At the end of 2015, Hilton retired as president and CEO of the Foundation while retaining his position as chairman of the board. Prior to Hilton's arrival in 1983, the Conrad N. Hilton Foundation had made a total of $6 million in grants since its formation in 1944. By the time he retired, the foundation had made $1.4 billion in grants.

From 2021 to 2025, he served on the independent international jury to select the winner of the Conrad N. Hilton Humanitarian Prize.

==Personal==
Hilton resides in Malibu, California with his wife, musician Lisa Hilton—the jazz pianist and composer—where they raised their two children. Hilton earned a second-degree black belt in Aikido and practices Taiji Chuan.

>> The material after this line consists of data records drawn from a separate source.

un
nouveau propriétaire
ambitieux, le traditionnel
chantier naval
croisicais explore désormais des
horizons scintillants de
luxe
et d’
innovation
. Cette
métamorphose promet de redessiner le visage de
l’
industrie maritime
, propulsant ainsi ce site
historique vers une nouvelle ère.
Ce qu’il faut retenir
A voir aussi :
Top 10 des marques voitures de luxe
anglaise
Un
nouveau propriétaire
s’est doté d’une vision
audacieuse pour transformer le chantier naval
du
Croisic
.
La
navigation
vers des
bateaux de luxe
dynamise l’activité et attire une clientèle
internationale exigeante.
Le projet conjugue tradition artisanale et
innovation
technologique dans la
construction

In 2025, Hilton and his brother, David, were voted into the Skateboarding Hall of Fame, along with their teammate on the Hobie Vita-Pakt Skateboard Team, George Trafton. The team was formed in 1964 after their father, Barron Hilton, contracted to mass produce the Hobie Super Surfer skateboard designed by watersports pioneer, Hobie Alter. As president of Vita-Pakt citrus products, Barron funded production of Hobie's new skateboard as well as a national media tour with director Bruce Brown who premiered his landmark film, The Endless Summer, around the U.S. That tour generated the initial wave of popularity for the sport of skateboarding.